Okay - in a normal person's world, "*this*" is not all all strange. But in my world, it is journal worthy.
I just got an email from my Mum. It is well written and thoughtful. And it made me smile.
In other, more normal (for me) news - I have MRI day on Tuesday. Saw neurologist Thursday, and "failed" the little tests they do. It's like a US sobriety test on steroids. I hate MRIs, because the contrast makes me want to vomit. Took a day off work knowing that is in the wind.
Spoke with my brother today, as there won't really be good, face-to-face moment to tell him about my physical state. That wasn't a great chat to inflict on him... but still good whenever I speak with him.

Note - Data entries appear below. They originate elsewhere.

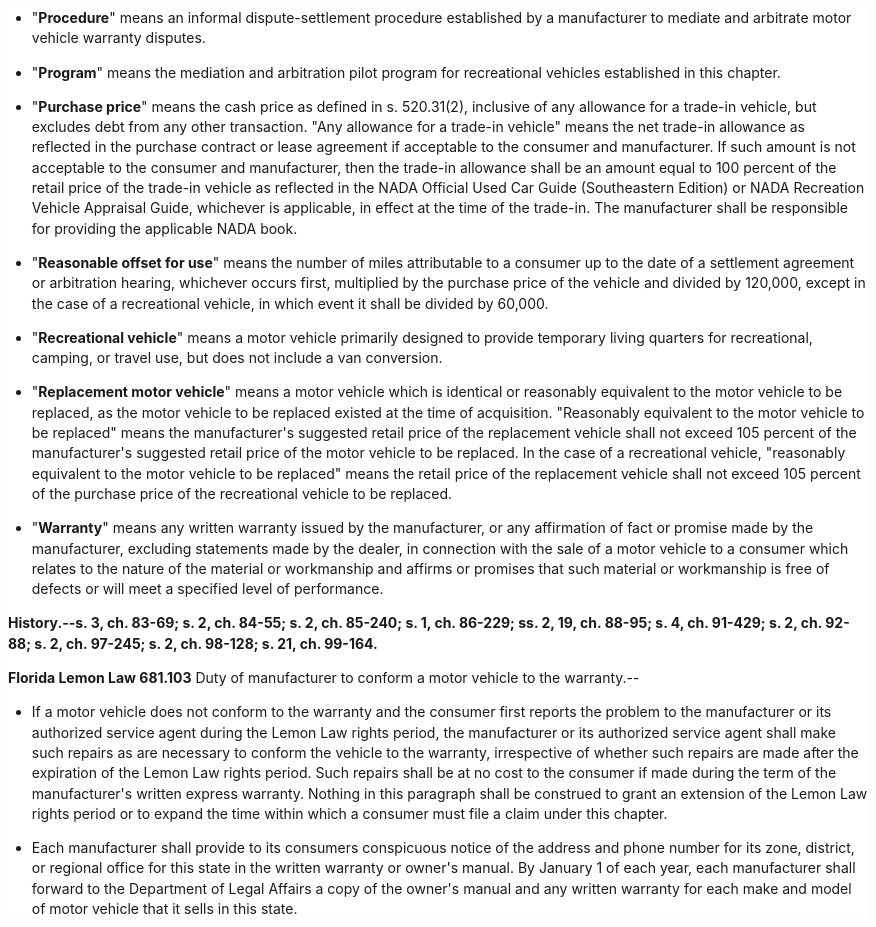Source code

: - "**Procedure**" means an informal dispute-settlement procedure established by a manufacturer to mediate and arbitrate motor vehicle warranty disputes. 

- "**Program**" means the mediation and arbitration pilot program for recreational vehicles established in this chapter. 

- "**Purchase price**" means the cash price as defined in s. 520.31(2), inclusive of any allowance for a trade-in vehicle, but excludes debt from any other transaction. "Any allowance for a trade-in vehicle" means the net trade-in allowance as reflected in the purchase contract or lease agreement if acceptable to the consumer and manufacturer. If such amount is not acceptable to the consumer and manufacturer, then the trade-in allowance shall be an amount equal to 100 percent of the retail price of the trade-in vehicle as reflected in the NADA Official Used Car Guide (Southeastern Edition) or NADA Recreation Vehicle Appraisal Guide, whichever is applicable, in effect at the time of the trade-in. The manufacturer shall be responsible for providing the applicable NADA book. 

- "**Reasonable offset for use**" means the number of miles attributable to a consumer up to the date of a settlement agreement or arbitration hearing, whichever occurs first, multiplied by the purchase price of the vehicle and divided by 120,000, except in the case of a recreational vehicle, in which event it shall be divided by 60,000. 

- "**Recreational vehicle**" means a motor vehicle primarily designed to provide temporary living quarters for recreational, camping, or travel use, but does not include a van conversion. 

- "**Replacement motor vehicle**" means a motor vehicle which is identical or reasonably equivalent to the motor vehicle to be replaced, as the motor vehicle to be replaced existed at the time of acquisition. "Reasonably equivalent to the motor vehicle to be replaced" means the manufacturer's suggested retail price of the replacement vehicle shall not exceed 105 percent of the manufacturer's suggested retail price of the motor vehicle to be replaced. In the case of a recreational vehicle, "reasonably equivalent to the motor vehicle to be replaced" means the retail price of the replacement vehicle shall not exceed 105 percent of the purchase price of the recreational vehicle to be replaced. 

- "**Warranty**" means any written warranty issued by the manufacturer, or any affirmation of fact or promise made by the manufacturer, excluding statements made by the dealer, in connection with the sale of a motor vehicle to a consumer which relates to the nature of the material or workmanship and affirms or promises that such material or workmanship is free of defects or will meet a specified level of performance.

**History.--s. 3, ch. 83-69; s. 2, ch. 84-55; s. 2, ch. 85-240; s. 1, ch. 86-229; ss. 2, 19, ch. 88-95; s. 4, ch. 91-429; s. 2, ch. 92-88; s. 2, ch. 97-245; s. 2, ch. 98-128; s. 21, ch. 99-164.** 

**Florida Lemon Law 681.103** Duty of manufacturer to conform a motor vehicle to the warranty.--

- If a motor vehicle does not conform to the warranty and the consumer first reports the problem to the manufacturer or its authorized service agent during the Lemon Law rights period, the manufacturer or its authorized service agent shall make such repairs as are necessary to conform the vehicle to the warranty, irrespective of whether such repairs are made after the expiration of the Lemon Law rights period. Such repairs shall be at no cost to the consumer if made during the term of the manufacturer's written express warranty. Nothing in this paragraph shall be construed to grant an extension of the Lemon Law rights period or to expand the time within which a consumer must file a claim under this chapter. 

- Each manufacturer shall provide to its consumers conspicuous notice of the address and phone number for its zone, district, or regional office for this state in the written warranty or owner's manual. By January 1 of each year, each manufacturer shall forward to the Department of Legal Affairs a copy of the owner's manual and any written warranty for each make and model of motor vehicle that it sells in this state.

And my boss has been thinking emergency plans, same as me. When I first was told that, yes - we are back in neurologist land, I had a chat with boss about me needing to train someone on handover client. Because I'll have times like now when I just need to take the first MRI appointment I can get.
Now she has floated the work from home possibility, which had also been in my mind in case of emergency. I need to move out of where I am first, anyway, since I need a stable and connected environment for the IT set up. If I need to go that way.
Today I am doing what I shouldn't... work at home. I have been given the written instructions for hand over client. Unless you already know how to do everything... they are shit. Full of acronyms, no differentiation between what client does and what we do. Instructions for one process in the middle of another process with nothing to say they are for a different thing. And if you follow them not knowing... you would do some really messed up things which would see invoicing go right up shit creek.
More positively - the rest of the team are in the same office as us, in some next door rooms. I am very happy with this, especially since NLP Guy knows how to use the coffee machine and brings me surprise cappuccinos.